# [WHAT IS NEEDED]
Your answer should be one number: the count of lines in these entries that hold the word "CIRCLE".

Collected data entries:
= = = = = = =

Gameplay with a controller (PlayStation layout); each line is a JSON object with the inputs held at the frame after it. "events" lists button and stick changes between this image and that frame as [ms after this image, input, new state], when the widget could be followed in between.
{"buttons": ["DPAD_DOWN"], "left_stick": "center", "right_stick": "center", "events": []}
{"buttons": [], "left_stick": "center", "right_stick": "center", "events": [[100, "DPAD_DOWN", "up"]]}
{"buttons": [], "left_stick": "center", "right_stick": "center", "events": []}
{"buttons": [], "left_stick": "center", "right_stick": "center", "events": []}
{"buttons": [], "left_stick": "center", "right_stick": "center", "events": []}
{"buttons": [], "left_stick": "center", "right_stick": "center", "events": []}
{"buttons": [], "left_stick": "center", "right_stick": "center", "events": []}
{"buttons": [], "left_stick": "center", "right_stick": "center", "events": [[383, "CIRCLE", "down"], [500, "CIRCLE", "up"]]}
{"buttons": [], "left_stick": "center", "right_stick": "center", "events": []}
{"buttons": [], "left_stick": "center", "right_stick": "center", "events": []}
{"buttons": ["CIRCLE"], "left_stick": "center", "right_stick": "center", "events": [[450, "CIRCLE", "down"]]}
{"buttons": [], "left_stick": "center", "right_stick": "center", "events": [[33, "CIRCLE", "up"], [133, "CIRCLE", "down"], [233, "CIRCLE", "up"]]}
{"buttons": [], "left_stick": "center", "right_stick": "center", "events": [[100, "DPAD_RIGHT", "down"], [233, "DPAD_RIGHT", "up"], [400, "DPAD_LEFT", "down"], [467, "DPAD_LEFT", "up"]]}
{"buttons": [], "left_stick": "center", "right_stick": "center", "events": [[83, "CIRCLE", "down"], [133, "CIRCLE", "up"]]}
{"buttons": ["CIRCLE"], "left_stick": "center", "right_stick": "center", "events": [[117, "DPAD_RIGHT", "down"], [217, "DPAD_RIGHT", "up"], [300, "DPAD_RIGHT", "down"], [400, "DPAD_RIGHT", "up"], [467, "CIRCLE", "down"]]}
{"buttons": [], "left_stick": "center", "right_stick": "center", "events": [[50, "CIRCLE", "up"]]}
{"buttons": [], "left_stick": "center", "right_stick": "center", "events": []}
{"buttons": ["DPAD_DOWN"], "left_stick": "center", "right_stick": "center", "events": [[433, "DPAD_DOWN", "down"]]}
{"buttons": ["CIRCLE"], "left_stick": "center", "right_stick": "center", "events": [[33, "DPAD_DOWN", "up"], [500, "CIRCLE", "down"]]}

= = = = = = =

# [OUTPUT BELOW]
7